Rendez-vous auprès du prince de Neuchâtel pour prendre des renseignements sur les chiffres qui existaient à la dernière campagne, et savoir si le vice-roi en a un. Comme je crains que l’ennemi n’ait ces chiffres, je désire les changer. Vous me ferez un rapport là-des­sus, je désirerais avoir deux espèces de chiffres, un chiffre de l’état-major de l’armée avec les différents commandants des corps, un chiffre de moi avec les commandants de l’armée pendant le temps que je suis absent.

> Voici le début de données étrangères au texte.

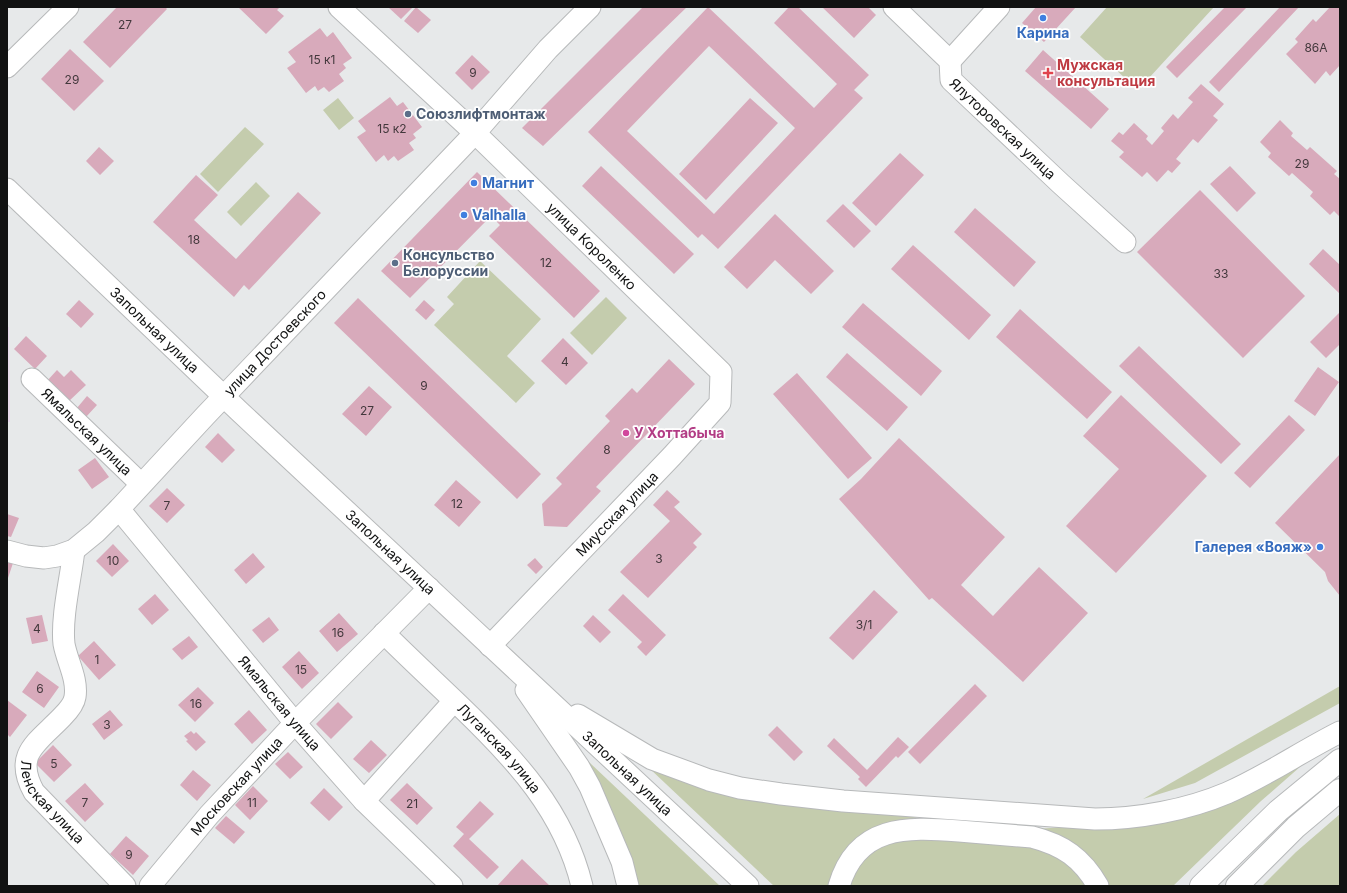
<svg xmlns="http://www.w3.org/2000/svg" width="1347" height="893" font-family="Inter,sans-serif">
<rect width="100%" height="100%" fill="#e7e9ea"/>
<path fill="#e8d9ec" d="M 7,327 L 9,327 L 10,422 L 7,422 Z"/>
<path fill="#c4ccad" d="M 1107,7 L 1214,7 L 1138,90 L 1080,37 Z
M 338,98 L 354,118 L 339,130 L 323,110 Z
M 245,127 L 264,144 L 218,192 L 200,174 Z
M 256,182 L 270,196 L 241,226 L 227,212 Z
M 480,261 L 541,319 L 507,356 L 535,383 L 516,403 L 434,325 L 454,304 L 447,297 Z
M 606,297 L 627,318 L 592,355 L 570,333 Z
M 1340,686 L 1340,703 L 1195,783 L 1143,799 Z
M 586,759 L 590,763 L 720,886 L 639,886 L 619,827 Z
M 1309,759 L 1261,801 L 1173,886 L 1108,886 L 1035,829 L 1066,827 L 1103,830 L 1137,826 Z
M 648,767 L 889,812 L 918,818 L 892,822 L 872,829 L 832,875 L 829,886 L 774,886 Z
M 1340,814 L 1340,886 L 1262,886 L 1296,852 Z
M 918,837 L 1041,848 L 1070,864 L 1087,886 L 849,886 C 863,849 883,844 918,837 Z"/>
<path fill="#d8aabb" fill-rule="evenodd" d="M 117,7 L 165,7 L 167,9 L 110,68 L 83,42 Z
M 238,7 L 280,7 L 277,10 L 284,16 L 266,34 Z
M 388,7 L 413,7 L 401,19 Z
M 416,7 L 431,20 L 418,33 L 404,21 Z
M 643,7 L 687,7 L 543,146 L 522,128 Z
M 708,7 L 814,108 L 837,84 L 774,23 L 789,7 L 798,7 L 869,75 L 854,90 L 863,98 L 718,249 L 702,234 L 698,238 L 588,132 ZM 709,46 L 795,128 L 714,214 L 627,131 Z
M 822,7 L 868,7 L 876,15 L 854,38 Z
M 1036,7 L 1076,7 L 1044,42 L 1022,23 Z
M 1225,7 L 1247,7 L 1177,78 L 1166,67 Z
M 1280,7 L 1299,7 L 1219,92 L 1209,82 Z
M 1330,7 L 1340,7 L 1340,65 L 1330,76 L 1326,71 L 1315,84 L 1286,54 L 1298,42 L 1295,39 L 1313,19 L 1316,22 Z
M 320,28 L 327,37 L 333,32 L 352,58 L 343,64 L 346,68 L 339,74 L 344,81 L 329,92 L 324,87 L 318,91 L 315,86 L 306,93 L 287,68 L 296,62 L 288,52 Z
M 70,49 L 104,81 L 74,111 L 41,79 Z
M 1043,50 L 1109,109 L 1091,129 L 1025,71 Z
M 472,55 L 490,72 L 472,90 L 455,73 Z
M 1201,84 L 1224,104 L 1213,116 L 1218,120 L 1198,143 L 1193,139 L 1176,159 L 1181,163 L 1172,173 L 1168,170 L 1157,182 L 1147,172 L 1142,177 L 1119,157 L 1124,152 L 1111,141 L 1119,132 L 1123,135 L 1134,123 L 1148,136 L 1146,139 L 1152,145 L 1164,131 L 1161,128 L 1173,114 L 1178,119 L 1193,102 L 1188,98 Z
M 390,97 L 397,106 L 403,102 L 422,127 L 413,134 L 416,138 L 409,143 L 414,150 L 398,161 L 394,156 L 388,161 L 384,155 L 376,162 L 357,137 L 366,131 L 358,121 Z
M 750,98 L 778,123 L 706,200 L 679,174 Z
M 1280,120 L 1293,133 L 1291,136 L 1307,150 L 1310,147 L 1337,171 L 1334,174 L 1340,179 L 1340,217 L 1334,211 L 1330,215 L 1310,196 L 1313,192 L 1292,173 L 1289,176 L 1268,157 L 1271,153 L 1260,142 Z
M 99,147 L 114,161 L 100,175 L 86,161 Z
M 900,153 L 924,175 L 876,226 L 852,203 Z
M 601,166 L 694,254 L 674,274 L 582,186 Z
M 1230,166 L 1256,193 L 1237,212 L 1210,184 Z
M 477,172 L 600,291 L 574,318 L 489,236 L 500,225 L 491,216 L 410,298 L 381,271 Z
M 196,175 L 218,195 L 194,220 L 236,259 L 298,192 L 321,213 L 249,290 L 244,285 L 234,297 L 153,222 Z
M 1200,190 L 1305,296 L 1243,358 L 1137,252 Z
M 843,204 L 871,231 L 854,248 L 826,221 Z
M 975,208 L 1036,262 L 1014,287 L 954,232 Z
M 775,214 L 834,271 L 811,294 L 775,260 L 747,289 L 724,267 Z
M 913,245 L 991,315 L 969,340 L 891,269 Z
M 1323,249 L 1340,265 L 1340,294 L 1309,264 Z
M 358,298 L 541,474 L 517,499 L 334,323 Z
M 79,300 L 94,314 L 81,328 L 66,314 Z
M 424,300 L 435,310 L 426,320 L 415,310 Z
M 863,303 L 942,371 L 921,396 L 842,327 Z
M 1020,309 L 1112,392 L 1087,419 L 996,337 Z
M 1340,312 L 1340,344 L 1326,358 L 1310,342 Z
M 26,336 L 47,356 L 35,369 L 14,349 Z
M 563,338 L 588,363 L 566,385 L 541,361 Z
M 1139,346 L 1241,444 L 1221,464 L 1119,366 Z
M 847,353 L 908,407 L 887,431 L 826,377 Z
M 669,359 L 695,384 L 596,487 L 601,491 L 567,527 L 544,526 L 542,504 L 562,484 L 556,478 L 610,421 L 605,416 L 632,388 L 637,393 Z
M 1318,367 L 1339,382 L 1315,416 L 1294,401 Z
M 57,370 L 64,377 L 71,370 L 86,385 L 68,402 L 47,381 Z
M 797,373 L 872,458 L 848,479 L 773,394 Z
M 369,386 L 392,407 L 366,436 L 342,414 Z
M 1121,395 L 1207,476 L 1116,573 L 1066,526 L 1119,469 L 1083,436 Z
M 87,396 L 97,405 L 86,417 L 77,408 Z
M 1289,415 L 1305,430 L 1250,488 L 1234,473 Z
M 218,433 L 235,450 L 222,463 L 205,447 Z
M 899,438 L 1005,537 L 961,585 L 993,616 L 1039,567 L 1088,613 L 1023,682 L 932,598 L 929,600 L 839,499 L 861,479 Z
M 1340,454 L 1340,596 L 1328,581 L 1325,572 L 1275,523 Z
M 95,458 L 109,477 L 92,489 L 78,470 Z
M 456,480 L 481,502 L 459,527 L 434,505 Z
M 167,488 L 185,505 L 167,523 L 149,506 Z
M 667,490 L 680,502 L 674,507 L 702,534 L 693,543 L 697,547 L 648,598 L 620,572 L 670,521 L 653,505 Z
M 7,514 L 19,518 L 11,537 L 7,536 Z
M 113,544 L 129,561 L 112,577 L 96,561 Z
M 253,553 L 265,567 L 246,584 L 234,570 Z
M 535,558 L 543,567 L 536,574 L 527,565 Z
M 7,561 L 13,563 L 7,581 Z
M 874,590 L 898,612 L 853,660 L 829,638 Z
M 155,594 L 169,610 L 152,625 L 138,609 Z
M 623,594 L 666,635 L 646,656 L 637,647 L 642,642 L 608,610 Z
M 339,613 L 358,634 L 337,652 L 319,631 Z
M 42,615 L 48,641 L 32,644 L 26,618 Z
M 593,615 L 611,632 L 600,643 L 583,626 Z
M 269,617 L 279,630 L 263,643 L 252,630 Z
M 189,636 L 198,647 L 182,660 L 172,649 Z
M 94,641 L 116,665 L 99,680 L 78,656 Z
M 299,651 L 319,673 L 302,689 L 282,667 Z
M 37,671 L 59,687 L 44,708 L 22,692 Z
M 975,684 L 987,696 L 920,764 L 908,752 Z
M 198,687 L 214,703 L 195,722 L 178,705 Z
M 7,700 L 27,715 L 10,737 L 7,734 Z
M 338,702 L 353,717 L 331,739 L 316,724 Z
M 110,710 L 123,725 L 104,740 L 92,724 Z
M 249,710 L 267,730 L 252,744 L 234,724 Z
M 777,726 L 803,752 L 794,761 L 768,735 Z
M 191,731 L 194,734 L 196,732 L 206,742 L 196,751 L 186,741 L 188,740 L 184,736 Z
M 898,737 L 909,747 L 898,758 L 896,756 L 866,787 L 858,779 L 860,777 L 827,746 L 834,738 L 867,770 Z
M 371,740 L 387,755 L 369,773 L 353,759 Z
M 53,745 L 72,765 L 54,782 L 35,763 Z
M 288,752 L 303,767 L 290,779 L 275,764 Z
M 193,770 L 211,785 L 197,801 L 180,785 Z
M 85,783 L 104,804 L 85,822 L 65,801 Z
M 407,783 L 433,808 L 417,825 L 390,800 Z
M 253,786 L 268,801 L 250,820 L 235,805 Z
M 324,788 L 343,807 L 329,821 L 310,803 Z
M 480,801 L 494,814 L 469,839 L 499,867 L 487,879 L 453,846 L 464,834 L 456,827 Z
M 226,816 L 245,832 L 234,844 L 215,828 Z
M 126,836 L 149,856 L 133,875 L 110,854 Z
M 522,859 L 550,886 L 497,886 Z"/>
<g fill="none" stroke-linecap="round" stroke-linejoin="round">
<g stroke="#b7b9ba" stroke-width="23">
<g id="minor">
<path id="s1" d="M 339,7 L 475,133 L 721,372 L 720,403 L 672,456 L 490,646"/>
<path id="s2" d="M 894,7 L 950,61 L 951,80 L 1061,184 L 1125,242"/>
<path d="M 950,61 L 999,7"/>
<path d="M 7,67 L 68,7"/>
<path id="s3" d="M 7,189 L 239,411 L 748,886"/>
<path id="s4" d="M 32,379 L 141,484"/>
<path id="s5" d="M 119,509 L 295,723 L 364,801 L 452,886"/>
<path id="s6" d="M 74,550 C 71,577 61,617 64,644 C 67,661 78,679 75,697 C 74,704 67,712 62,717 C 37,743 13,754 34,792 L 125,886"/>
<path id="s7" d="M 7,551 L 26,556 L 44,558 L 57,556 L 74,550 L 96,532 L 119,509 L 205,416 L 475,133 L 548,49 L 590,7"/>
<path id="s8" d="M 384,633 C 409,658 435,682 461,707 C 515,759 564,811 582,886"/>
<path d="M 526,690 L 579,767 L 590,787 L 622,862 L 628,886"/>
<path d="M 578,715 L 652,759 L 709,780 L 740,788 L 781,794 L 843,801 L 1095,819 C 1138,819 1187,810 1227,793 C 1266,776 1302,751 1340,732"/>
<path d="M 364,801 L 454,701"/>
<path id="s9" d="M 150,886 L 209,815 L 295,723 L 429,588"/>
<path d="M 839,886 C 857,825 906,827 959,831 C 983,833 1007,835 1032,837 C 1063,845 1082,858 1098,886"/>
</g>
</g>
<g stroke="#b7b9ba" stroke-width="24">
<path id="major" d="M 1201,886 L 1278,811 L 1340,760
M 1237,886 L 1296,827 L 1340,790"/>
</g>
<use href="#minor" stroke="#fff" stroke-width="21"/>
<use href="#major" stroke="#fff" stroke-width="22"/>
</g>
<g fill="#3f7fe0" stroke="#fff" stroke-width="1.5">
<circle cx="1043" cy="18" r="4"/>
<circle cx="474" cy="183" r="4"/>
<circle cx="464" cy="215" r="4"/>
<circle cx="1320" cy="547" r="4"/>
</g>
<path fill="#e0444e" stroke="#fff" stroke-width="1.5" d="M1046 67h4v4h4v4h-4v4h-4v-4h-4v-4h4z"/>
<g fill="#5c6f8a" stroke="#fff" stroke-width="1.5">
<circle cx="408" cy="114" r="4"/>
<circle cx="395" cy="263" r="4"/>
</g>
<circle fill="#d1479c" stroke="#fff" stroke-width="1.5" cx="626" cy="433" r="4"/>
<g text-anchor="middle" stroke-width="3.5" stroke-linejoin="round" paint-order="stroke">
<g font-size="12" fill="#43383c">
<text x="125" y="29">27</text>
<text x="1316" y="52">86А</text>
<text x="322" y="64">15 к1</text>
<text x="473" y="77">9</text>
<text x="72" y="84">29</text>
<text x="392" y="133">15 к2</text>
<text x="1302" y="168">29</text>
<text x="194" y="244">18</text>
<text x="546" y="267">12</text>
<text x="1221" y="278">33</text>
<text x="565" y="366">4</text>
<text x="424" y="390">9</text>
<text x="367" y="415">27</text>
<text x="607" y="454">8</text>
<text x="457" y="508">12</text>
<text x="167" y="510">7</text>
<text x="659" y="563">3</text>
<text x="113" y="565">10</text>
<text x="864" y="629">3/1</text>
<text x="37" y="633">4</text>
<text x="338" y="637">16</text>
<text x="97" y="664">1</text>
<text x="301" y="674">15</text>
<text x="40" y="693">6</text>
<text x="196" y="708">16</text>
<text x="107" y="729">3</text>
<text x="54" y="768">5</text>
<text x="85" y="807">7</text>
<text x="252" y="807">11</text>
<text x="412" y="808">21</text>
<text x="129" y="859">9</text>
</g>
<g font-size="14" font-weight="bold" fill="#366cbe" stroke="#fff" text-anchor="start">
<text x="1043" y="38" text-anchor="middle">Карина</text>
<text x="482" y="188">Магнит</text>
<text x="472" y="220">Valhalla</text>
<text x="1312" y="552" text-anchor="end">Галерея «Вояж»</text>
</g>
<g font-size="14" font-weight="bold" fill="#be3a42" stroke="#fff" text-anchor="start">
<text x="1057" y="70">Мужская<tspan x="1057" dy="16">консультация</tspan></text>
</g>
<g font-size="14" font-weight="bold" fill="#4e5e75" stroke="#fff" text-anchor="start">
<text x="416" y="119">Союзлифтмонтаж</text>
<text x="403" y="260">Консульство<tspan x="403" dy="16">Белоруссии</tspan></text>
</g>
<g font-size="14" fill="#111212" stroke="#fff">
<text dy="5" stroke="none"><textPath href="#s2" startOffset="168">Ялуторовская улица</textPath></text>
<text dy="5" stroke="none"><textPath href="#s1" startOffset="348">улица Короленко</textPath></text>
<text dy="5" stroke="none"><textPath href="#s3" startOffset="204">Запольная улица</textPath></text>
<text dy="5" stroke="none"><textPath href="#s7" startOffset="358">улица Достоевского</textPath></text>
<text dy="5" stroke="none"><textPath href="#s4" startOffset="76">Ямальская улица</textPath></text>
<text transform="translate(617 514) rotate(-46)" y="5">Миусская улица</text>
<text dy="5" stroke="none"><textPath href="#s3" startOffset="528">Запольная улица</textPath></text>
<text dy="5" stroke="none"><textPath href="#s5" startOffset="252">Ямальская улица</textPath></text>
<text dy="5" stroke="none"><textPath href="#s8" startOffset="163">Луганская улица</textPath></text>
<text dy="5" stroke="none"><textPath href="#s3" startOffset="852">Запольная улица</textPath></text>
<text dy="5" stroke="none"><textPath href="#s9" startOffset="132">Московская улица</textPath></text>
<text dy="5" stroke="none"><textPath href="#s6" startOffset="281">Ленская улица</textPath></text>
</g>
<g font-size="14" font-weight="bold" fill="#b23c85" stroke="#fff" text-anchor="start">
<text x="634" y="438">У Хоттабыча</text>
</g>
</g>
<rect width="1347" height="893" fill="none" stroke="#111212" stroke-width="16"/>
</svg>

Vous m’apporterez le chiffre qu’aura le vice-roi, puisqu’on sera obligé de chiffrer beaucoup, à cause des partis de Cosaques.

 

Paris, 2 mars 1813.

INSTRUCTIONS POUR LE CAPITAINE LAPLACE, OFFICIER D’ORDONNANCE DE L’EMPEREUR, A PARIS.

Vous vous rendrez en toute diligence, et en voyageant jour et nuit, à Karlsruhe. Vous irez trouver le grand-duc où il sera, et vous lui remettrez la lettre ci-jointe. Vous y resterez douze heures, et vingt-quatre s’il le faut, afin de m’envoyer l’état des troupes qu’il fera partir pour Würzburg, infanterie, cavalerie et artillerie. Vous l’engagerez à faire partir de bonnes troupes et surtout de la cavalerie. Vous m’é­crirez de Karlsruhe.

De là vous vous rendrez à Stuttgart, où vous remettrez la lettre ci-jointe au roi, et d’où vous me ferez passer les mêmes renseigne­ments.

Vous irez ensuite à Munich, où vous porterez au roi la lettre ci-jointe.

De là vous vous rendrez à Kronach, pour vous assurer de la si­tuation de cette place, et, par une estafette extraordinaire, vous m’informerez de l’état des choses.

De là vous vous rendrez à Würzburg : vous verrez la citadelle, et vous m’informerez également de sa situation.

De là vous irez et viendrez à Bamberg, Bayreuth et Kronach, pour connaître les progrès que fait la réunion des troupes bavaroises qui doivent se former sur ces trois points.

Les Wurtembergeois, les Hessois et les Badois doivent se réunir à Würzburg. Il est urgent que la place de Kronach et la citadelle de Würzburg soient approvisionnées, armées et mises à l’abri d’un coup de main.

Vous m’écrirez tous les jours et vous attendrez mes ordres dans cette situation.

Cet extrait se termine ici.